First on the list is individuality. According to North Carolina triathlon and swim coach Marty Gaal, everyone responds differently to training. Some are able to handle higher capacity training while others may respond better to higher intensity.
Next on the list is specificity. Gaal said to improve one's ability with any fitness goal, one must be very specific. To become a great pitcher, for example, running laps will help the person’s overall conditioning, but they will not develop the throwing skills or the power and muscular endurance required to execute a fastball 50 times in a game, Gaal added.
As for progression, it means that one must start from the bottom. For example, before you can swim the 500 freestyle, you must first build muscular endurance and learn to repeat the necessary motions, Gaal said.
Overload is another principle of exercise.
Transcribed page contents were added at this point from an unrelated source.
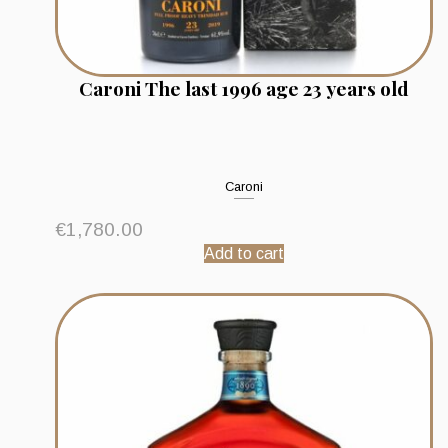
Caroni The last 1996 age 23 years old
Caroni
€
1,780.00
Add to cart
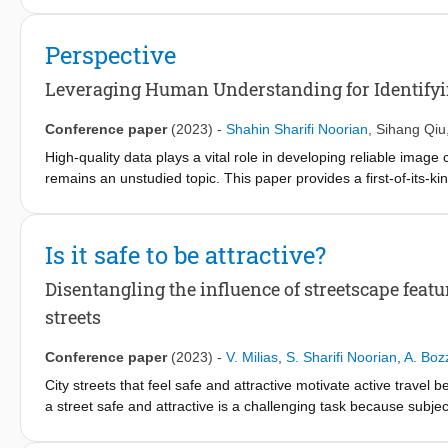
multi-modal data integration to enhance semantic and contextua
models, which combine visual and textual inputs, outperform tradi
Perspective
urban environments where visual ambiguities often occur. This
modal integration, which helps resolve visual ambiguities and 
Leveraging Human Understanding for Identifyin
Conference paper
(2023)
-
Shahin Sharifi Noorian
,
Sihang Qiu
High-quality data plays a vital role in developing reliable image 
remains an unstudied topic. This paper provides a first-of-its-
understanding. We consider the setting of image classification 
introduce a scalable and effective human computation approach f
approach consists of i) an image atypicality identification and c
Is it safe to be attractive?
visually similar images and a global view of images from the cla
diverse set of atypical images based on both visual and semanti
Disentangling the influence of streetscape featu
approach through controlled crowdsourcing experiments and pro
streets
10K images. We showcase the utility of the identified atypical im
images and provide an in-depth comparative analysis of the a
Conference paper
(2023)
-
V. Milias
,
S. Sharifi Noorian
,
A. Boz
findings have important implications for developing and deployin
City streets that feel safe and attractive motivate active trav
a street safe and attractive is a challenging task because subjecti
typically focuses on how different street features influence perce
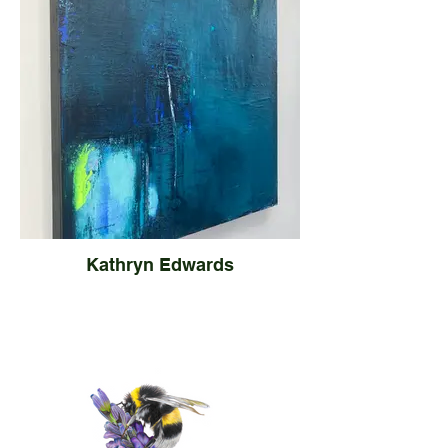
Kathryn Edwards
In order to increase strength and endurance, Gaal said you must add new resistance or time/intensity to your training session.
He added that this principle works with progression. To run a 10-kilometer run, for example, athletes need to build up distance over repeated sessions in a reasonable manner in order to improve muscle adaptation as well as acquire strength/resiliency.
But it is also important to keep in mind that any demanding exercise attempted too soon could lead to injuries, Gaal said.
Fifth on the list is adaptation. Over time, the body will become familiar to an exercise at a given level. This will result in less effort and less muscle breakdown.
Gaal said this is why a person who runs two miles for the first time will feel sore, but with adaptation, running the same distance will feel like a warm-up before the main workout.
He said in order for the body to adapt, one needs to change the stimulus through higher intensity or longer durations.
Then there’s recovery. “The body cannot repair itself without rest and time to recover,” Gaal said. “Both short periods like hours between multiple sessions in a day and longer periods like days or weeks to recover from a long season are necessary to ensure your body does not suffer from exhaustion or overuse injuries.”
As for reversibility, Gaal said when a person discontinues or stops performing a particular exercise such as running five miles or bench pressing 150 pounds 10 times, he or she will lose the ability to successfully complete that exercise again. The muscles will atrophy and the cellular adaptations will reverse.
According to Gaal, you can slow this rate of loss substantially by conducting a maintenance/reduced program of training during periods when life gets in the way.
Diaz said one must learn how to apply these principles to get a better understanding of one’s body and how to achieve success.